40 million mobility hub targets self-driving, electric vehicles

Written by on October 19, 2021
40 million mobility hub targets self-driving, electric vehicles

Coral Gables city commissioners got the opportunity to see official renderings and a glimpse of how the Coral Gables Mobility Hub is going to change and elevate the city into the future. 

During last week’s city commission meeting, design and architecture firm Gensler presented in detail all the features the estimated $40 million mobility hub at 245 Andalusia Ave. is to offer for residents and visitors when it’s completed in the first quarter of 2024. 

The hub is to have an internal drive-thru lane for ridesharing services, retail and bicycle storage. It will also offer dockless vehicle parking, bike share docking stations, a wi-fi lounge, e-Commerce Logistics for drone package deliveries and pop-up coffee shops. 

The first level is reserved for electric vehicles, with charging stations in all spaces. Intermediate levels will be self-parking that can accommodate self-driving vehicles in the future. The open-air rooftop is to feature landscaped areas, venue space, café restaurant, lounging areas and areas to practice sports.

“As we move forward with mobility, we know there’s going to be changes, there’s a big debate in the industry, whether that’s 10 years from now, whether it’s 20 years from now, but it’s coming,” said Kevin Kinney, Coral Gables’ parking director. “It will happen, and it may be a generational thing and it may be our kids or my grandkids that have to see it through.”

The city has already signed an agreement with Weitz Company to manage the construction of the mobility hub. Construction is scheduled to begin in September of next year. 
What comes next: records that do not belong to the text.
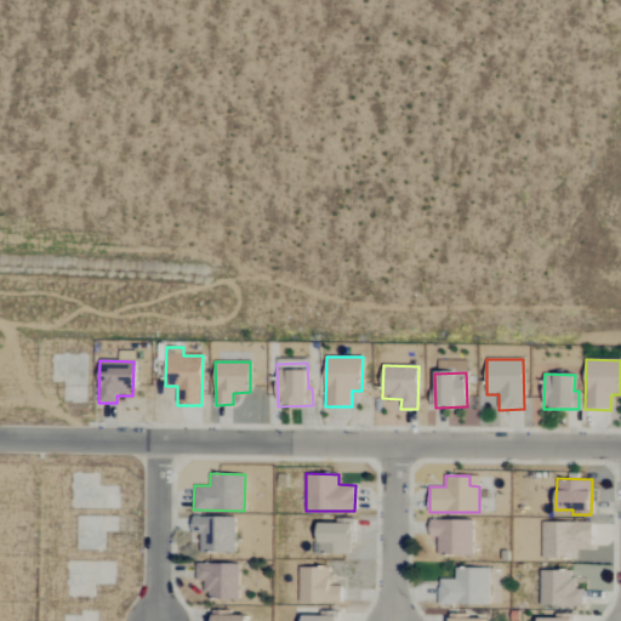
[(192,516),(192,534),(200,534),(200,551),(234,552),(235,517),(192,516)]
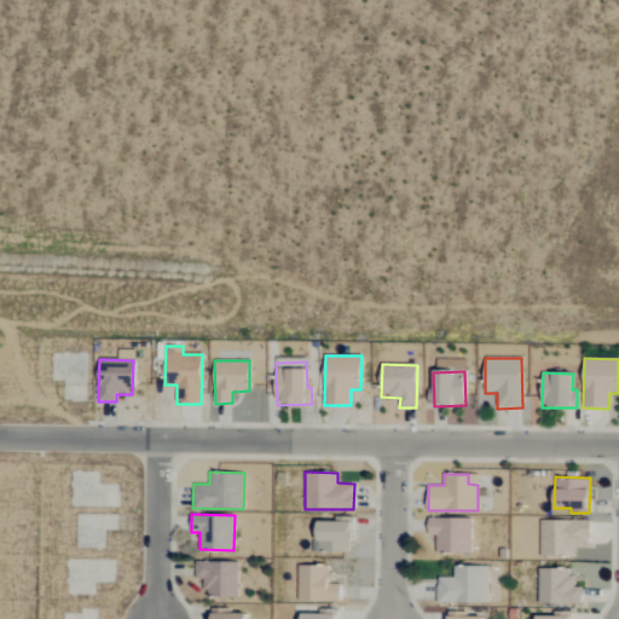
[(470,518),(429,518),(428,536),(437,536),(437,553),(470,553),(470,518)]
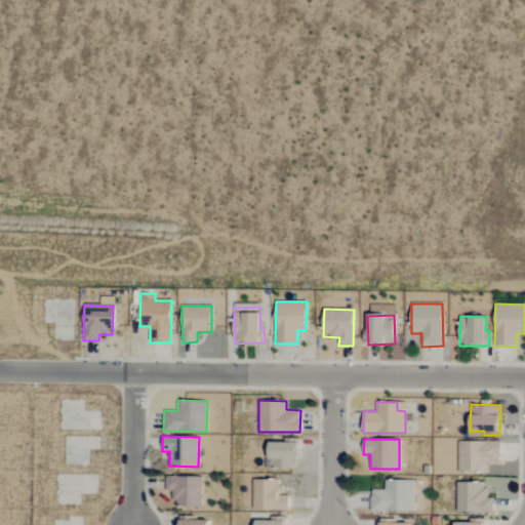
[(267,468),(298,468),(298,442),(268,441),(267,468)]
“If you tell me we’re going to build this foundation and we’re going to build this incredible building,” Mayor Vince Lago said, “and we can possibly have two floors of commercial space that could bring significant money and attraction to the community, we could bring world-class tenants that would want to be in such a facility like this. We just want to keep our options open and just show that we’re interested in doing whatever staff can dream up. Let’s just talk about it,” he continued. 

The cost-benefit of adding commercial floors needs to be considered, said Vice Mayor Michael Mena.

“What kind of income will that generate, what’s the cost of it? You’re already incurring the costs for building the existing proposed structure, how much more is it to build another floor and how much can you generate on that? Those are all things we need to tackle,” the vice mayor said. 

Push the envelope to what’s allowed to see what can be done is necessary, said Commissioner Kirk R. Menendez. “It’s better to make decisions, forward-thinking, instead of looking back and wishing you had taken that step. I’m looking forward to seeing the price tag and how we’re going to do it, but definitely, we need to do something. Our Miracle Mile area needs it.”

“There’s a lot of opportunity moving forward. Let’s start gathering ideas and possible costs,” Mayor Lago added. 

“This concept that you basically showed us evolves into the possibility of retooling the parking hub, what is built in 5, 6, 7 years from now into something else like a commercial or office space floors. That is what will make us all proud and we could potentially be the first city to take on a structure of this magnitude.”